__TEXT BLOCK__

— Start —

The container ship Dali, which caused the collapse of the Francis Scott Key Bridge in Baltimore, was refloated on Monday, 20 May, at approximately 7 am local time. With the assistance of five tugboats and other support vessels, the Dali was towed and pushed 2.5 miles, arriving at a local marine terminal at about 9 am.

After the ship had hit the bridge, bridge sections resting on the bow had been pinning the ship into place. Last week, charges were used to cut the bridge section on top of the Dali into smaller pieces, and remove them. This made it possible to now refloat and move the vessel.

Moving the Dali allows all pre-collapse deep-draught commercial vessels to enter and exit the Port of Baltimore.

‘The Unified Command continues to clear the remaining wreckage from the Fort McHenry Federal Channel,’ says the Unified Command in a joint statement. ‘We’re pleased to see the successful refloating and moving of the M/V Dail today to its new location. We won’t slow down until the channel is fully restored.’

Unified Command released a timelapse video of the refloat operation:

Also read: VIDEO: Charges break up bridge sections on top of Dali

Federal channel opened further

The Unified Command anticipates the operational width of the federal channel will soon be almost 122 metres wide to a depth of approximately 15 metres. With the removal of the 48-metre-wide Dali, Unified Command salvage crews, using crane and barge assets already on site, will work to remove any remaining bridge wreckage. This effort will continue until the federal channel is restored to its original width of 213 metres and all steel below the mudline is removed.

— End —

__DATASET EXCERPT__
— Start —

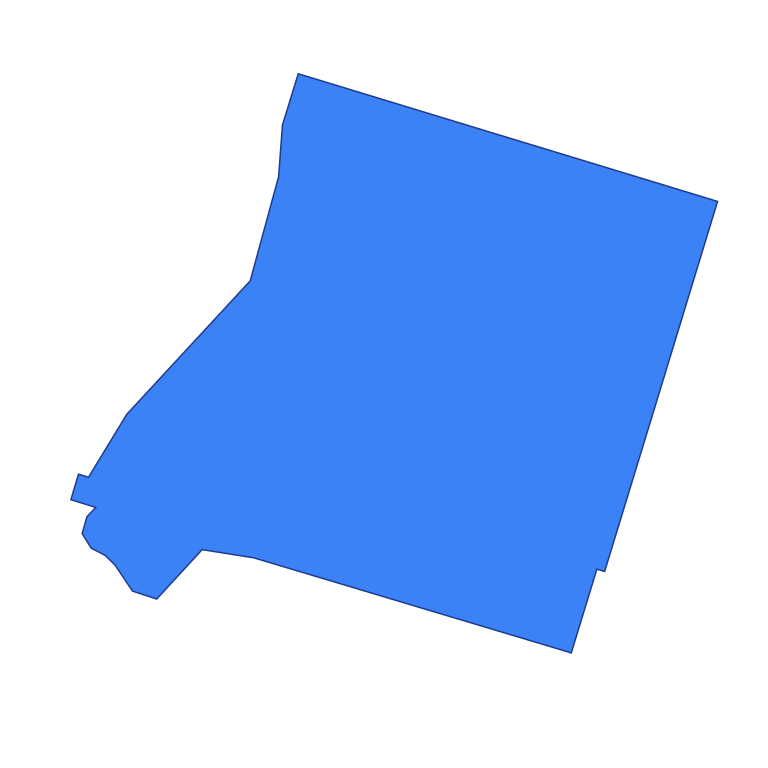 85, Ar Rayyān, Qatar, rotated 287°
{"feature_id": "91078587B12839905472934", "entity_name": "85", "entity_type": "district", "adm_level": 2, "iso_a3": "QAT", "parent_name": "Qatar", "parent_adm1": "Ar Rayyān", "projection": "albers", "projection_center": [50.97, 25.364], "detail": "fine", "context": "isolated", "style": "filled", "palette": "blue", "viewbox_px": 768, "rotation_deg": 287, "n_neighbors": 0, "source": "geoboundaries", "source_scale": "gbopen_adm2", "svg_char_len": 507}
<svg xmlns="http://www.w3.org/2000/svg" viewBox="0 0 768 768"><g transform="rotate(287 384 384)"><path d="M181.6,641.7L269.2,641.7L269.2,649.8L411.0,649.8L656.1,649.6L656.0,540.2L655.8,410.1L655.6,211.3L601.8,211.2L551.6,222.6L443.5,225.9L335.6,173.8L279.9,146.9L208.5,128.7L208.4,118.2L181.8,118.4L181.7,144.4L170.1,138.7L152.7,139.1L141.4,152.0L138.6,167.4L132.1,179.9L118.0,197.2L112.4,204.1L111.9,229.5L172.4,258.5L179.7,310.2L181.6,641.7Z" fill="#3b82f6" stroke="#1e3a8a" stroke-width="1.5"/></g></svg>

— End —

__YOUR TASKS__
(a) In the article on the Dali, how many tugboats helped tow and push the ship?
(b) Repeat the stretch of the Dali article from "The container ship" through "move the vessel.", switching "tugboats" for "towboats".
(c) List every measurement the article on the Dali gives in metres.

__SOLUTIONS BY TASK__
(a) Five tugboats.

(b)
The container ship Dali, which caused the collapse of the Francis Scott Key Bridge in Baltimore, was refloated on Monday, 20 May, at approximately 7 am local time. With the assistance of five towboats and other support vessels, the Dali was towed and pushed 2.5 miles, arriving at a local marine terminal at about 9 am.

After the ship had hit the bridge, bridge sections resting on the bow had been pinning the ship into place. Last week, charges were used to cut the bridge section on top of the Dali into smaller pieces, and remove them. This made it possible to now refloat and move the vessel.

(c)
- Almost 122 metres: the expected operational width of the federal channel
- Approximately 15 metres: the depth of the channel
- 48 metres: the width of the Dali
- 213 metres: the channel's original width